Oral Abstract Session
SCMR 22nd Annual Scientific Sessions
Heart failure is characterised by reduced fatty acid and glucose oxidation, energetic impairment and reduced systolic function. In this work, we first sought to use multiparametric CMR to (a) determine if altering glucose and free fatty acid (FFA) delivery to the normal human heart could alter myocardial energetics and reduce systolic function, and (b) if changes occurred, determine the underlying mechanisms by back translation into rodents.
Elevation of circulating FFA was associated with an increase in LVEF, (+5% p<0.001), but no change in myocardial energetics (PCr/ATP 2.16±0.33 vs. 2.09±0.35). In contrast, a decreased FFA was associated with decreased LVEF (-4%, p = 0.03), and lower PCr/ATP (2.16±0.40 vs. 1.78±0.14, p=0.04).
As in humans, low FFA in fasted rodents resulted in reduced LVEF (60±4 vs. 67±3, p=0.009) and cardiac index by 20% (p <0.001) compared to saline injection in fasted animals. Although glucose oxidation rate was four-fold higher in the acipimox group than the saline group (p=0.005), it was 40% lower than in the fed group (p=0.003, Figure 1) and, in the fasted animals, showed an inverse correlation with ejection fraction and cardiac index (R2=0.73, p=0.002).
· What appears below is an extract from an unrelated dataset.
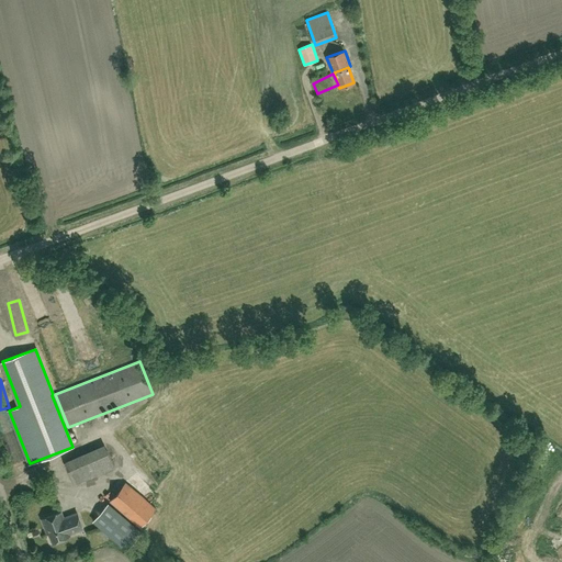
[(76,484),(117,471),(109,446),(68,460),(76,484)]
We have shown that 1) in the fasted human heart, nicotinic acid receptor agonism impaired myocardial energetics and reduced systolic function, and 2) the mechanism of this fall appears to be insufficient upregulation of pyruvate dehydrogenase activity and glucose oxidation to prevent energetic impairment during fatty acid depletion. This proves the concept that substrate manipulation is related to function, provides a novel model for the energetically starved heart failure state, and provides evidence that PDH flux is a potential therapeutic target for heart failure.